■ **Material provided**:
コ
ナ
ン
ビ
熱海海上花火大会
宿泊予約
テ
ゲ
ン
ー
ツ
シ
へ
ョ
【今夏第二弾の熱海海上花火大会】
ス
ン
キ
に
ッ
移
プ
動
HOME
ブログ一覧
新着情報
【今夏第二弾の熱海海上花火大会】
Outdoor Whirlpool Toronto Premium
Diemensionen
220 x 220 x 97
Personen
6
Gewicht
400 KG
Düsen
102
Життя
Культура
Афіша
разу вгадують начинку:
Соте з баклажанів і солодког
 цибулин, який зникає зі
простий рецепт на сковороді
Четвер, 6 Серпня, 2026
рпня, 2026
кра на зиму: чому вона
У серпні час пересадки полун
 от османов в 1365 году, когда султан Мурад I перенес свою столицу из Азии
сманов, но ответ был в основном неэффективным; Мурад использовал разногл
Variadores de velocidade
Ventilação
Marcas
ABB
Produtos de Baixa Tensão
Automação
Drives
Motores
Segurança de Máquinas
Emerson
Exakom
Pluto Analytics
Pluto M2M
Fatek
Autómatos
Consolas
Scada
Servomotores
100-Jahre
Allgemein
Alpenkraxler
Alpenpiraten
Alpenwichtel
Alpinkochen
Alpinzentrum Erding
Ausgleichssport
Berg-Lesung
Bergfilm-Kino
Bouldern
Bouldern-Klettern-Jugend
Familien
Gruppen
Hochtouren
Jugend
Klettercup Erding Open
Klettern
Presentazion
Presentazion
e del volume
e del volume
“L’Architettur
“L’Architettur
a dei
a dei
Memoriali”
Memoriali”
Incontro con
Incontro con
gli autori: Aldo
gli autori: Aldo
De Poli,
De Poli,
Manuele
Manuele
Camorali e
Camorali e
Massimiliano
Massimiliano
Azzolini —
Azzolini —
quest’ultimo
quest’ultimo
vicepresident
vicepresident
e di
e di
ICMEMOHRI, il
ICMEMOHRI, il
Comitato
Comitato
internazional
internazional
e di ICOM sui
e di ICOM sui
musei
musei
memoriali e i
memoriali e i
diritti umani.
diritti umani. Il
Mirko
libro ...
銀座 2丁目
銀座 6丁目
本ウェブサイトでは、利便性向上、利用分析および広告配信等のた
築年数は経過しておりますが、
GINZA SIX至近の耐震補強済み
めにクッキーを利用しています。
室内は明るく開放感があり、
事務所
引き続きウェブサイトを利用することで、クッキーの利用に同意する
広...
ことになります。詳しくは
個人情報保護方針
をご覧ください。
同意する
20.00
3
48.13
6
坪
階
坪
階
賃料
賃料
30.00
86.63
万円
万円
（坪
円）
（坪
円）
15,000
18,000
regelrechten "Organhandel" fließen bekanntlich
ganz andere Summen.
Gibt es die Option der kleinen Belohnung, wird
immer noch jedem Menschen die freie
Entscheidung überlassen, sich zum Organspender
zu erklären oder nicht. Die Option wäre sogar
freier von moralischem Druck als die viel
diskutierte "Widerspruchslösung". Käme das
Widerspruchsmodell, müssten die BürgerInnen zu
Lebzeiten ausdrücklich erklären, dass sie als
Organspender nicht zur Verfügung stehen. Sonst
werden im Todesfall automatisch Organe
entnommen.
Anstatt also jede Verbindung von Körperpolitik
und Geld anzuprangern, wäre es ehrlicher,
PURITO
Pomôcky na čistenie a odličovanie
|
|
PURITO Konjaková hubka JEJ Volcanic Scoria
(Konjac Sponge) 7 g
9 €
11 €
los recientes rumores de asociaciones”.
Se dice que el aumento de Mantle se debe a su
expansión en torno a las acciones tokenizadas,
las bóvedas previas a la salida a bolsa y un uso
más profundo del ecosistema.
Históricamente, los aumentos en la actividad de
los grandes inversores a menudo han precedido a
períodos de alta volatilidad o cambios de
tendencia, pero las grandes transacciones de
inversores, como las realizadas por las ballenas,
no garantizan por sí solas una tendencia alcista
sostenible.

■ **Exercise requirements**:
Output the records above in full, with nothing altered.

■ **Answer area**:
コ
ナ
ン
ビ
熱海海上花火大会
宿泊予約
テ
ゲ
ン
ー
ツ
シ
へ
ョ
【今夏第二弾の熱海海上花火大会】
ス
ン
キ
に
ッ
移
プ
動
HOME
ブログ一覧
新着情報
【今夏第二弾の熱海海上花火大会】
Outdoor Whirlpool Toronto Premium
Diemensionen
220 x 220 x 97
Personen
6
Gewicht
400 KG
Düsen
102
Життя
Культура
Афіша
разу вгадують начинку:
Соте з баклажанів і солодког
 цибулин, який зникає зі
простий рецепт на сковороді
Четвер, 6 Серпня, 2026
рпня, 2026
кра на зиму: чому вона
У серпні час пересадки полун
 от османов в 1365 году, когда султан Мурад I перенес свою столицу из Азии
сманов, но ответ был в основном неэффективным; Мурад использовал разногл
Variadores de velocidade
Ventilação
Marcas
ABB
Produtos de Baixa Tensão
Automação
Drives
Motores
Segurança de Máquinas
Emerson
Exakom
Pluto Analytics
Pluto M2M
Fatek
Autómatos
Consolas
Scada
Servomotores
100-Jahre
Allgemein
Alpenkraxler
Alpenpiraten
Alpenwichtel
Alpinkochen
Alpinzentrum Erding
Ausgleichssport
Berg-Lesung
Bergfilm-Kino
Bouldern
Bouldern-Klettern-Jugend
Familien
Gruppen
Hochtouren
Jugend
Klettercup Erding Open
Klettern
Presentazion
Presentazion
e del volume
e del volume
“L’Architettur
“L’Architettur
a dei
a dei
Memoriali”
Memoriali”
Incontro con
Incontro con
gli autori: Aldo
gli autori: Aldo
De Poli,
De Poli,
Manuele
Manuele
Camorali e
Camorali e
Massimiliano
Massimiliano
Azzolini —
Azzolini —
quest’ultimo
quest’ultimo
vicepresident
vicepresident
e di
e di
ICMEMOHRI, il
ICMEMOHRI, il
Comitato
Comitato
internazional
internazional
e di ICOM sui
e di ICOM sui
musei
musei
memoriali e i
memoriali e i
diritti umani.
diritti umani. Il
Mirko
libro ...
銀座 2丁目
銀座 6丁目
本ウェブサイトでは、利便性向上、利用分析および広告配信等のた
築年数は経過しておりますが、
GINZA SIX至近の耐震補強済み
めにクッキーを利用しています。
室内は明るく開放感があり、
事務所
引き続きウェブサイトを利用することで、クッキーの利用に同意する
広...
ことになります。詳しくは
個人情報保護方針
をご覧ください。
同意する
20.00
3
48.13
6
坪
階
坪
階
賃料
賃料
30.00
86.63
万円
万円
（坪
円）
（坪
円）
15,000
18,000
regelrechten "Organhandel" fließen bekanntlich
ganz andere Summen.
Gibt es die Option der kleinen Belohnung, wird
immer noch jedem Menschen die freie
Entscheidung überlassen, sich zum Organspender
zu erklären oder nicht. Die Option wäre sogar
freier von moralischem Druck als die viel
diskutierte "Widerspruchslösung". Käme das
Widerspruchsmodell, müssten die BürgerInnen zu
Lebzeiten ausdrücklich erklären, dass sie als
Organspender nicht zur Verfügung stehen. Sonst
werden im Todesfall automatisch Organe
entnommen.
Anstatt also jede Verbindung von Körperpolitik
und Geld anzuprangern, wäre es ehrlicher,
PURITO
Pomôcky na čistenie a odličovanie
|
|
PURITO Konjaková hubka JEJ Volcanic Scoria
(Konjac Sponge) 7 g
9 €
11 €
los recientes rumores de asociaciones”.
Se dice que el aumento de Mantle se debe a su
expansión en torno a las acciones tokenizadas,
las bóvedas previas a la salida a bolsa y un uso
más profundo del ecosistema.
Históricamente, los aumentos en la actividad de
los grandes inversores a menudo han precedido a
períodos de alta volatilidad o cambios de
tendencia, pero las grandes transacciones de
inversores, como las realizadas por las ballenas,
no garantizan por sí solas una tendencia alcista
sostenible.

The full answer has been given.